WHAT YOU NEED TO DO. Please take the records that follow and repeat exactly the lines starting with the line with "3: (110, 242, 0.43)" and going on through the line with "23: (459, 167, 0.57)".

PROVIDED RECORDS.

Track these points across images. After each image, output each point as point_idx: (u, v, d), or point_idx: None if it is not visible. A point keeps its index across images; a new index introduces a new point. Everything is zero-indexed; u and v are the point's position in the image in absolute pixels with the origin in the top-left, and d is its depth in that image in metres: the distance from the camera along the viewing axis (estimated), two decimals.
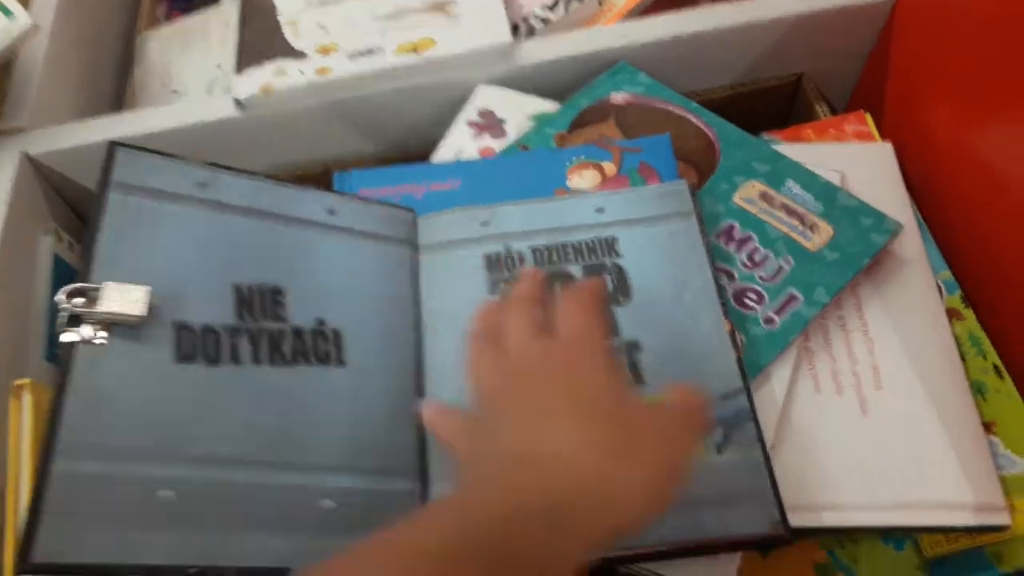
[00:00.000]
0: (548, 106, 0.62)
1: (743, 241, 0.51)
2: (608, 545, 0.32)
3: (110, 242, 0.43)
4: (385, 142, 0.67)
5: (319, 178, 0.66)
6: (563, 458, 0.32)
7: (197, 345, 0.43)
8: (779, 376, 0.48)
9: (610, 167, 0.54)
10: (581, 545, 0.31)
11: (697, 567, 0.44)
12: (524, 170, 0.56)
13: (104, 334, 0.40)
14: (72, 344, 0.40)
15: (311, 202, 0.50)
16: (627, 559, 0.42)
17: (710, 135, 0.57)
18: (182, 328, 0.43)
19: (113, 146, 0.46)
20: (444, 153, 0.61)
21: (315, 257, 0.49)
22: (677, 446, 0.35)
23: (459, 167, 0.57)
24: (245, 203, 0.48)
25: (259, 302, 0.45)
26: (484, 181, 0.55)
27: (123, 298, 0.41)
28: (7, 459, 0.45)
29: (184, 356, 0.42)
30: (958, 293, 0.54)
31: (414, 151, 0.66)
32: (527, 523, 0.30)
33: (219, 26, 0.76)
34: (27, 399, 0.46)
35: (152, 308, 0.42)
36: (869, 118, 0.61)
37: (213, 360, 0.43)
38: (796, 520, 0.45)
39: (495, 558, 0.29)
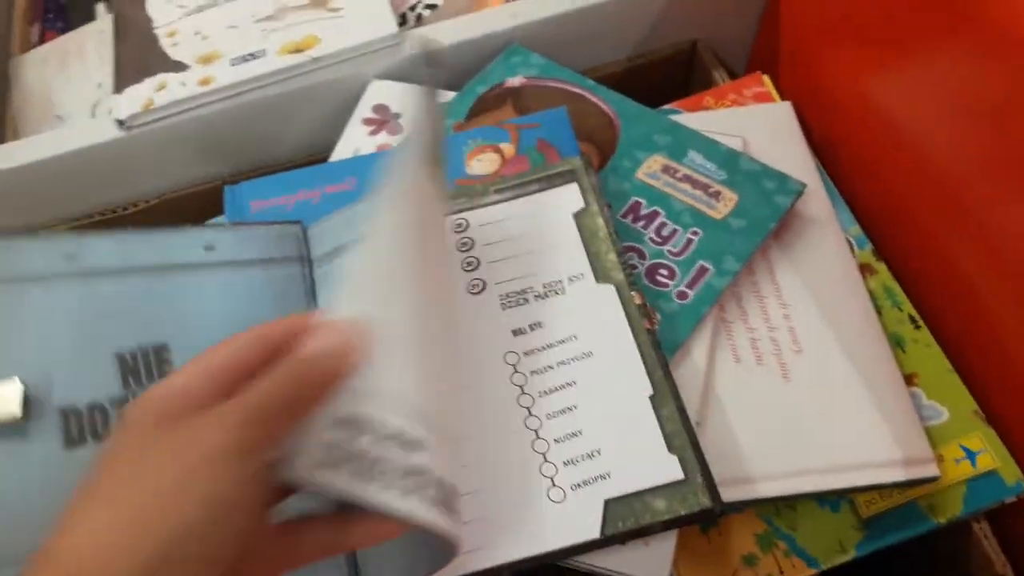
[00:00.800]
0: (444, 96, 0.60)
1: (650, 217, 0.50)
2: None
3: None
4: (282, 148, 0.64)
5: (215, 193, 0.63)
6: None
7: (85, 426, 0.41)
8: (698, 350, 0.47)
9: (508, 148, 0.53)
10: None
11: (632, 553, 0.43)
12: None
13: None
14: None
15: (186, 243, 0.48)
16: (558, 555, 0.41)
17: (609, 112, 0.55)
18: (67, 412, 0.41)
19: None
20: (342, 153, 0.58)
21: (196, 301, 0.46)
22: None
23: (352, 164, 0.55)
24: (116, 264, 0.46)
25: (144, 365, 0.44)
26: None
27: None
28: None
29: (72, 441, 0.40)
30: (869, 248, 0.54)
31: (313, 154, 0.63)
32: None
33: (96, 44, 0.72)
34: None
35: (32, 399, 0.40)
36: (767, 79, 0.61)
37: (104, 438, 0.41)
38: (729, 494, 0.44)
39: None
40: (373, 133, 0.59)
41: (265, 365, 0.31)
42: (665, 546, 0.43)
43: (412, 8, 0.64)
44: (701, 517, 0.42)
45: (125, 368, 0.43)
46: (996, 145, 0.46)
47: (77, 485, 0.28)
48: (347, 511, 0.33)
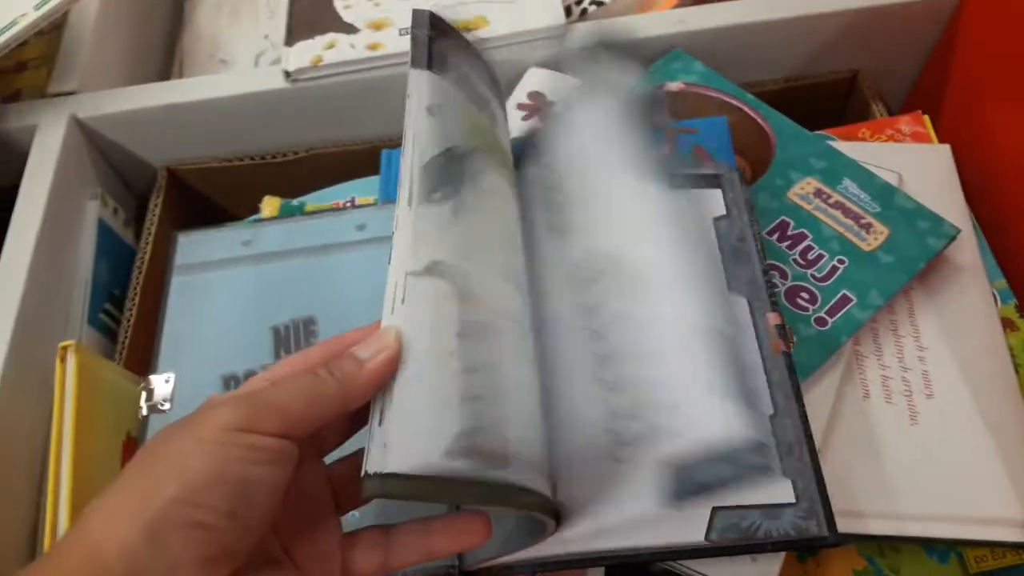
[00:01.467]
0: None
1: (796, 238, 0.50)
2: None
3: (174, 320, 0.52)
4: None
5: (366, 154, 0.66)
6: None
7: None
8: (830, 379, 0.47)
9: (663, 150, 0.53)
10: None
11: (738, 568, 0.44)
12: None
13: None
14: None
15: (341, 225, 0.54)
16: (668, 555, 0.42)
17: (765, 128, 0.56)
18: (228, 379, 0.48)
19: (175, 235, 0.55)
20: None
21: (344, 276, 0.51)
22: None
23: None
24: (281, 247, 0.53)
25: (294, 336, 0.49)
26: None
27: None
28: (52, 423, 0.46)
29: None
30: (1012, 303, 0.53)
31: None
32: None
33: None
34: (72, 361, 0.46)
35: (202, 367, 0.49)
36: (927, 119, 0.60)
37: None
38: (839, 526, 0.44)
39: None
40: (526, 118, 0.60)
41: None
42: (772, 566, 0.44)
43: (579, 2, 0.65)
44: (814, 543, 0.42)
45: (278, 340, 0.49)
46: None
47: None
48: (431, 518, 0.35)
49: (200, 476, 0.28)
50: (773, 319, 0.45)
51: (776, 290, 0.48)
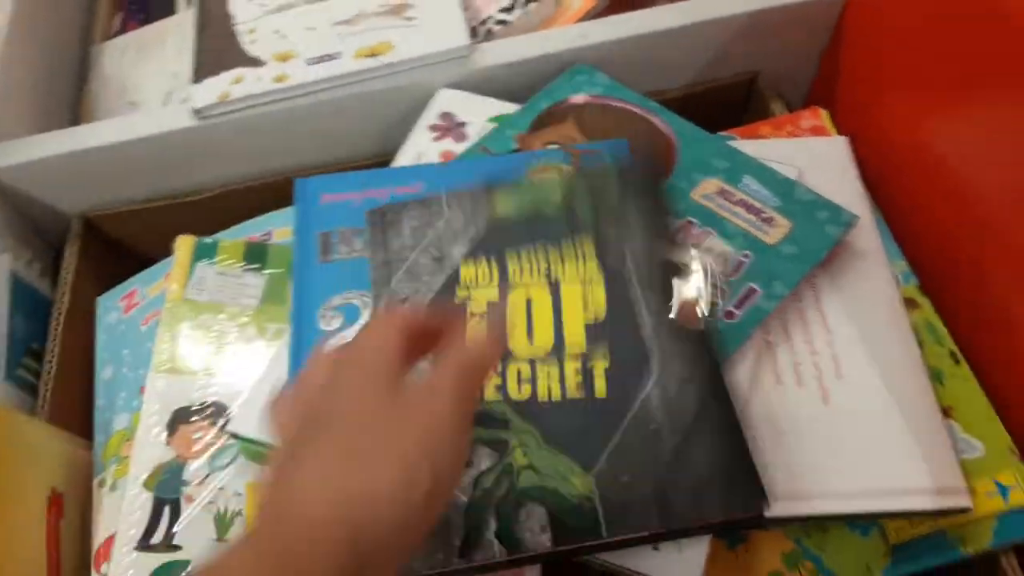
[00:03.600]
0: (508, 108, 0.62)
1: (701, 237, 0.52)
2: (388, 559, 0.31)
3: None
4: (346, 148, 0.67)
5: (281, 186, 0.66)
6: (313, 485, 0.31)
7: None
8: (741, 368, 0.48)
9: (568, 170, 0.55)
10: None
11: (664, 559, 0.45)
12: (485, 172, 0.55)
13: None
14: None
15: None
16: (598, 547, 0.42)
17: (668, 133, 0.57)
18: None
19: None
20: (405, 157, 0.61)
21: None
22: (444, 445, 0.33)
23: (422, 170, 0.57)
24: None
25: None
26: (447, 184, 0.54)
27: None
28: None
29: None
30: (914, 283, 0.55)
31: (376, 157, 0.66)
32: (284, 556, 0.29)
33: (175, 36, 0.75)
34: None
35: None
36: (825, 114, 0.62)
37: None
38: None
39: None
40: (437, 139, 0.61)
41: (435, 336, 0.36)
42: (698, 554, 0.45)
43: (483, 23, 0.66)
44: (747, 523, 0.43)
45: None
46: None
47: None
48: None
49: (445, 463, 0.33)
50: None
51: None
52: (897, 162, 0.61)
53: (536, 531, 0.40)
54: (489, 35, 0.66)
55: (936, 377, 0.51)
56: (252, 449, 0.50)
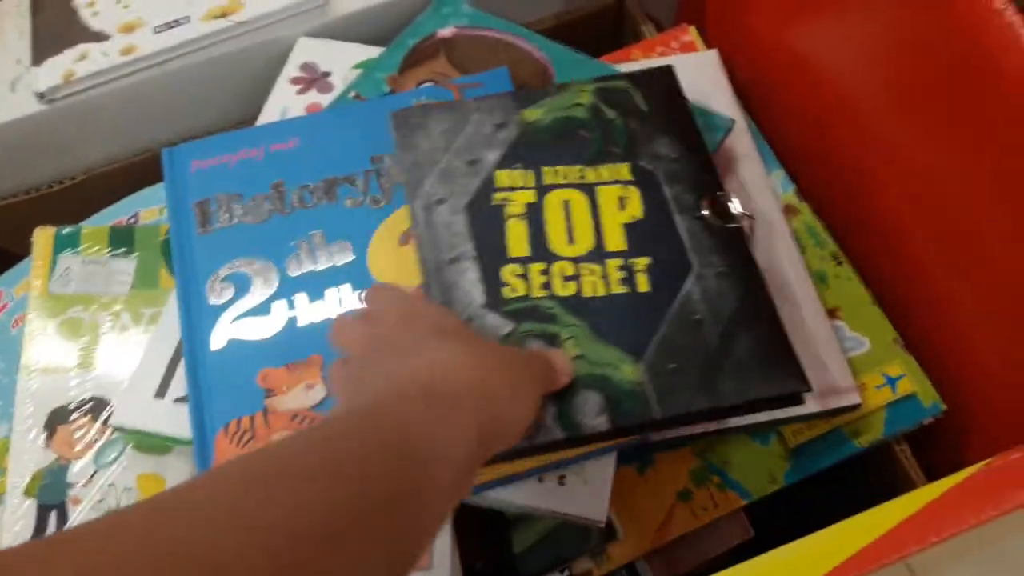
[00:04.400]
0: (372, 53, 0.59)
1: None
2: (499, 442, 0.34)
3: None
4: (209, 116, 0.64)
5: (146, 165, 0.63)
6: (437, 363, 0.33)
7: None
8: None
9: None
10: (465, 428, 0.31)
11: (570, 493, 0.44)
12: (365, 119, 0.53)
13: None
14: None
15: None
16: (651, 425, 0.41)
17: (542, 60, 0.56)
18: None
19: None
20: (269, 114, 0.58)
21: None
22: (530, 373, 0.38)
23: (296, 123, 0.54)
24: None
25: None
26: (325, 135, 0.52)
27: None
28: None
29: None
30: (792, 189, 0.56)
31: (243, 119, 0.63)
32: (404, 401, 0.31)
33: (14, 18, 0.70)
34: None
35: None
36: (693, 30, 0.62)
37: None
38: (664, 432, 0.46)
39: (376, 433, 0.29)
40: (301, 92, 0.59)
41: None
42: (602, 484, 0.45)
43: None
44: (789, 401, 0.42)
45: None
46: (910, 82, 0.47)
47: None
48: None
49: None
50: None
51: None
52: (768, 70, 0.60)
53: (592, 415, 0.40)
54: None
55: (820, 279, 0.52)
56: (142, 440, 0.48)
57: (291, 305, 0.47)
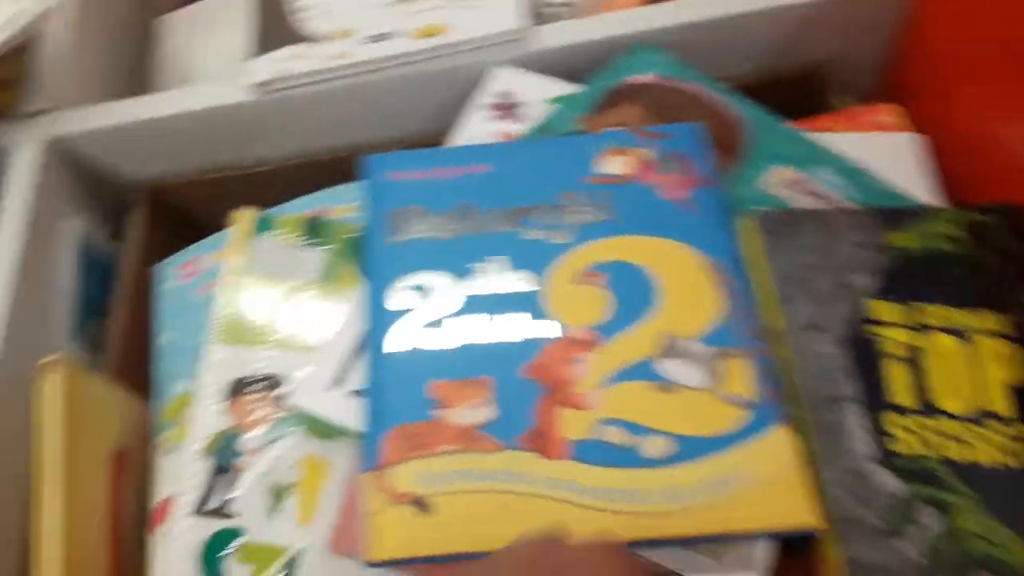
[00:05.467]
0: (567, 89, 0.61)
1: None
2: None
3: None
4: (401, 128, 0.67)
5: (338, 164, 0.67)
6: None
7: None
8: None
9: (645, 152, 0.54)
10: None
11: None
12: (555, 154, 0.55)
13: None
14: None
15: None
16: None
17: (737, 118, 0.56)
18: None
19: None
20: (460, 137, 0.61)
21: None
22: None
23: (490, 150, 0.56)
24: None
25: None
26: (516, 164, 0.54)
27: None
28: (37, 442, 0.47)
29: None
30: None
31: (429, 136, 0.66)
32: None
33: (238, 10, 0.76)
34: (55, 377, 0.47)
35: None
36: (895, 109, 0.60)
37: None
38: None
39: None
40: (494, 119, 0.61)
41: None
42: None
43: (548, 4, 0.65)
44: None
45: None
46: None
47: None
48: None
49: None
50: None
51: None
52: (972, 162, 0.57)
53: None
54: (553, 17, 0.66)
55: None
56: (312, 424, 0.51)
57: (467, 324, 0.49)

PROBLEM SOLUTION.
3: (110, 242, 0.43)
4: (385, 142, 0.67)
5: (319, 178, 0.66)
6: (563, 458, 0.32)
7: (197, 345, 0.43)
8: (779, 376, 0.48)
9: (610, 167, 0.54)
10: (581, 545, 0.31)
11: (697, 567, 0.44)
12: (524, 170, 0.56)
13: (104, 334, 0.40)
14: (72, 344, 0.40)
15: (311, 202, 0.50)
16: (627, 559, 0.42)
17: (710, 135, 0.57)
18: (182, 328, 0.43)
19: (113, 146, 0.46)
20: (444, 153, 0.61)
21: (315, 257, 0.49)
22: (677, 446, 0.35)
23: (459, 167, 0.57)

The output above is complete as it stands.